3. The method of claim 2, which further comprises providing the ligand in sterile solution by automated reconstitution with a suitable non-radioactive solvent of a kit containing the lyophilised ligand.

4. The method of claim 3, where the kit further comprises the reductant so that the ligand and reductant are provided as a lyophilised mixture.

5. The method of claim 4, where the lyophilised mixture of ligand and reductant is provided by a sterile, non-radioactive kit for the preparation of a 99mTc radiopharmaceutical.

6. The method of claim 5, where the ligand is chosen from: a phosphine, isonitrile, diaminedioxime, bis(aminothiol) or mercaptoacetyltriglycine (MAG3).

7. The method of claim 1, where an additional purification process step (vi) is included, which comprises the removal of unlabelled ligand to give a 99mTc radiopharmaceutical composition free of ligand.

8. The method of claim 1, where the reductant is biocompatible.

9. The method of claim 8, where the biocompatible reductant comprises stannous.

10. The method of claim 1, where the process is carried out using an automated synthesizer apparatus.

11. The method of claim 10, where the automated synthesizer apparatus comprises a disposable cassette which comprises the reaction vessel and means for carrying out the transfer and mixing of step (iv) plus means for carrying out the manipulations of step (v) and optional additional process(es) of step (vi).

12. The method of claim 1, which further comprises a reservoir sterile solution of 99Mo-molybdate wherein the 99mTc-pertechnetate precursor of step (i) is provided by in situ radioactive decay of said 99Mo to 99mTc, and said 99mTc-pertechnetate is separated from the 99Mo-molybdate as part of the same automated process under microprocessor control.

13. A disposable cassette suitable for use in the method of claim 1, which comprises the reaction vessel and means for carrying out the transfer and mixing of step (iv) plus means for carrying out the manipulations of step (v) and means for carrying out the optional additional process(es) of step (vi).

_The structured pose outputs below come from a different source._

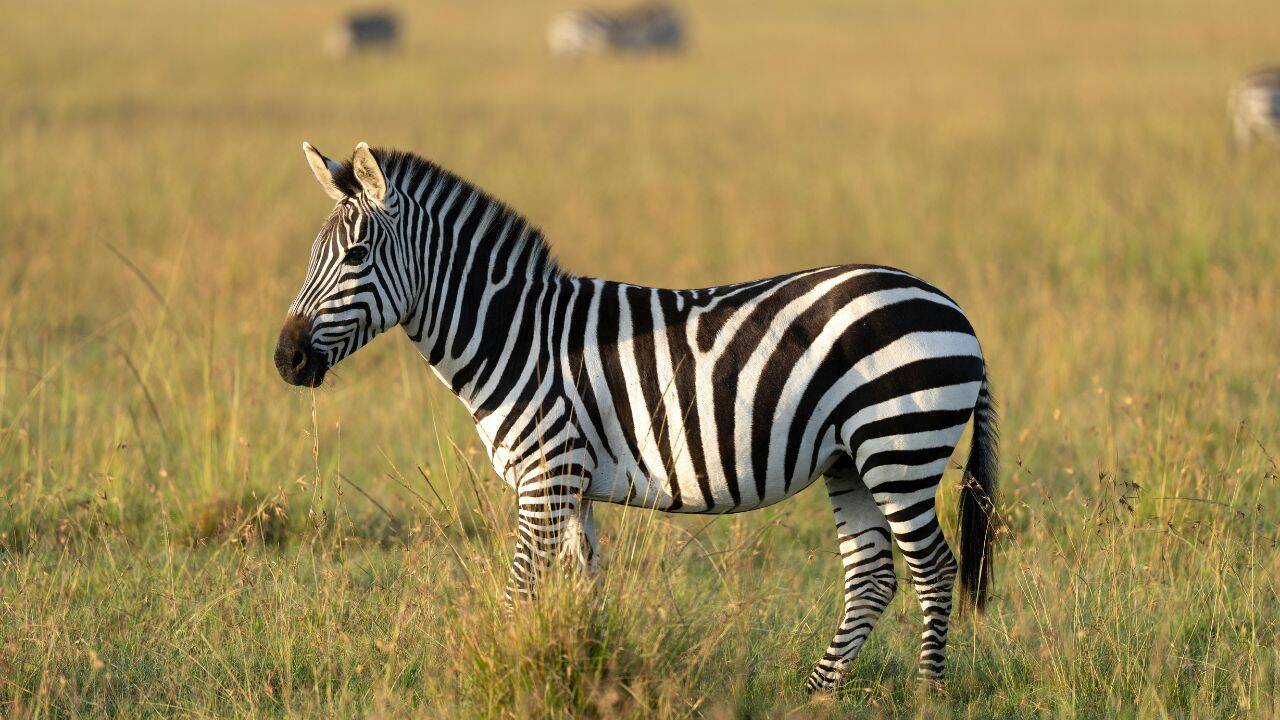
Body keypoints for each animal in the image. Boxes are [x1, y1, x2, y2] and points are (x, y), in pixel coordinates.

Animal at [275, 141, 999, 690]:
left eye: (356, 257)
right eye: (310, 257)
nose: (286, 359)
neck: (516, 336)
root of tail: (952, 305)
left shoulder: (546, 476)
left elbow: (518, 593)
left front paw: (518, 673)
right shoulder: (570, 483)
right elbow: (580, 591)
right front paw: (580, 667)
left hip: (899, 446)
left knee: (934, 569)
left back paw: (927, 692)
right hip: (851, 458)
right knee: (872, 575)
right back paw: (818, 693)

14. The cassette of claim 13, which further comprises a supply of the reductant provision of a supply of a reductant capable of reducing technetium from the Tc(VII) oxidation state to a lower technetium oxidation state.

15. The cassette of claim 13, which further comprises a supply of the ligand wherein a supply of a non-radioactive ligand forms a metal complex with 99mTc.

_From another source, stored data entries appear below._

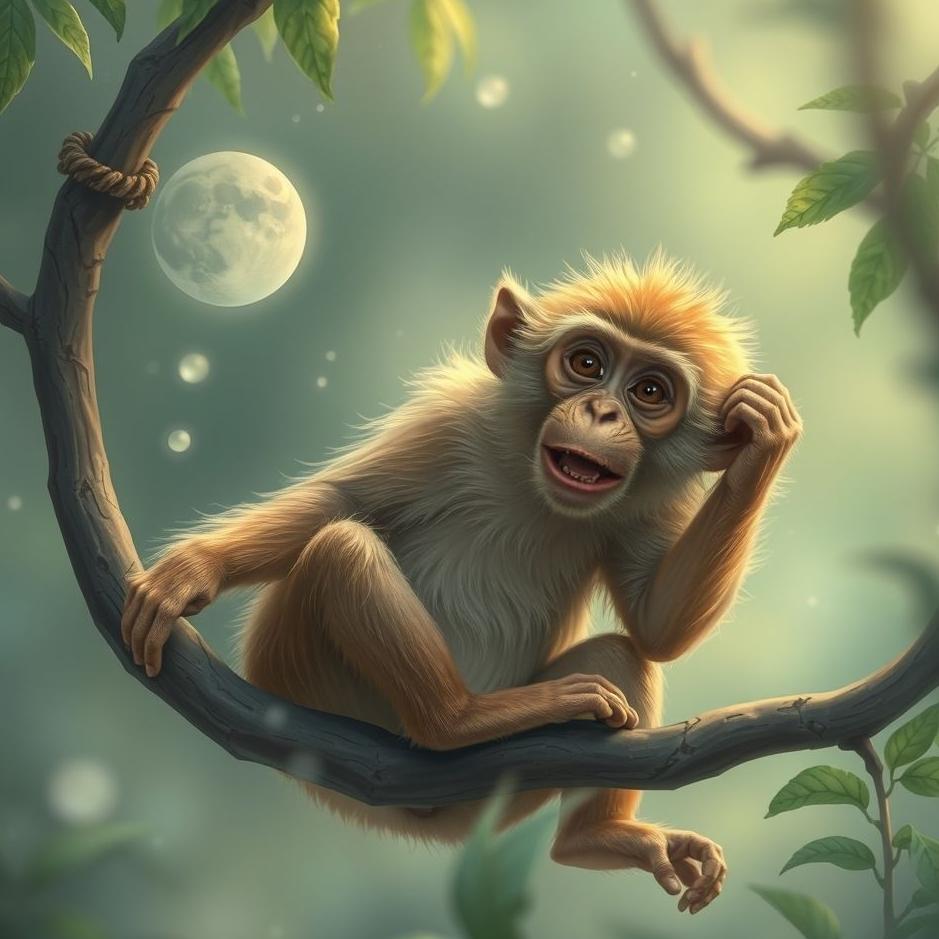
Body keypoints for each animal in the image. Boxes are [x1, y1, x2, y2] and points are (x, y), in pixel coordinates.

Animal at [121, 252, 801, 915]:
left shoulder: (653, 499)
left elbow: (657, 627)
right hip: (304, 672)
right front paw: (195, 570)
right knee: (343, 549)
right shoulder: (449, 420)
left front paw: (765, 437)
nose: (602, 411)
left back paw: (595, 838)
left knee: (618, 656)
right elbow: (343, 501)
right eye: (586, 363)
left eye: (650, 392)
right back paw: (456, 719)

16. The cassette of claim 15, where the ligand is supplied in a kit containing a lyophilised ligand.

17. The cassette of claim 13, which further comprises a supply of either 99mTc-pertechnetate precursor or 99Mo-molybdate.

18. The cassette of claim 13, where the cassette components, reductant and ligand are in sterile, apyrogenic form.

19-25. (canceled)

26. A sterilised supply of 99Mo-molybdate in a container suitable for pharmaceutical use.

27. The sterilised supply of claim 26, where the 99Mo-molybdate is in a biocompatible carrier medium.

28. The sterilised supply of claim 26, where the 99Mo-molybdate is in solid form.